Traditionally, “place” referred to a physical location. The popularity of e-commerce and the increasing number of businesses offering “software-as-a-service” make the idea of “place” a little different, but it’s no less important.

If your business relies primarily on e-commerce, where is that commerce occurring? Desktop or mobile? Mobile e-commerce will account for 53.9 percent of e-commerce by 2021, according to Statista.

Your marketing strategy also needs to carefully consider “place”—namely, where your promotion will appear. Which brings us to our final P.

Promotion

If you’ve done your work on the previous Ps, the final one should be pretty straightforward. You should know exactly who your customer is, what they want to hear, and where you’re trying to get them to go.
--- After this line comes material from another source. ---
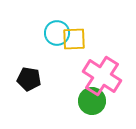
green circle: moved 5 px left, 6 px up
“Straightforward” is a relative term these days, however.

Promotion in McCarthy’s time was limited to outdoor billboards, print, radio, and three television networks. In 2019, there are infinite ways to reach potential consumers. Even if you only consider the number of ad-supported television networks, dozens upon dozens of cable TV and over-the-top streaming networks have sprouted up in the last couple decades.

Then there’s digital. We’ve talked before about the benefits of omnichannel campaigns. A healthy mix of TV and digital has proven essential for marketing, with a 60 percent improvement in outcomes for campaigns that involve both TV and digital advertising, according to research cited in an IAB Europe report.

They may have been around for six decades, but the four Ps of marketing can still get you where you need to go.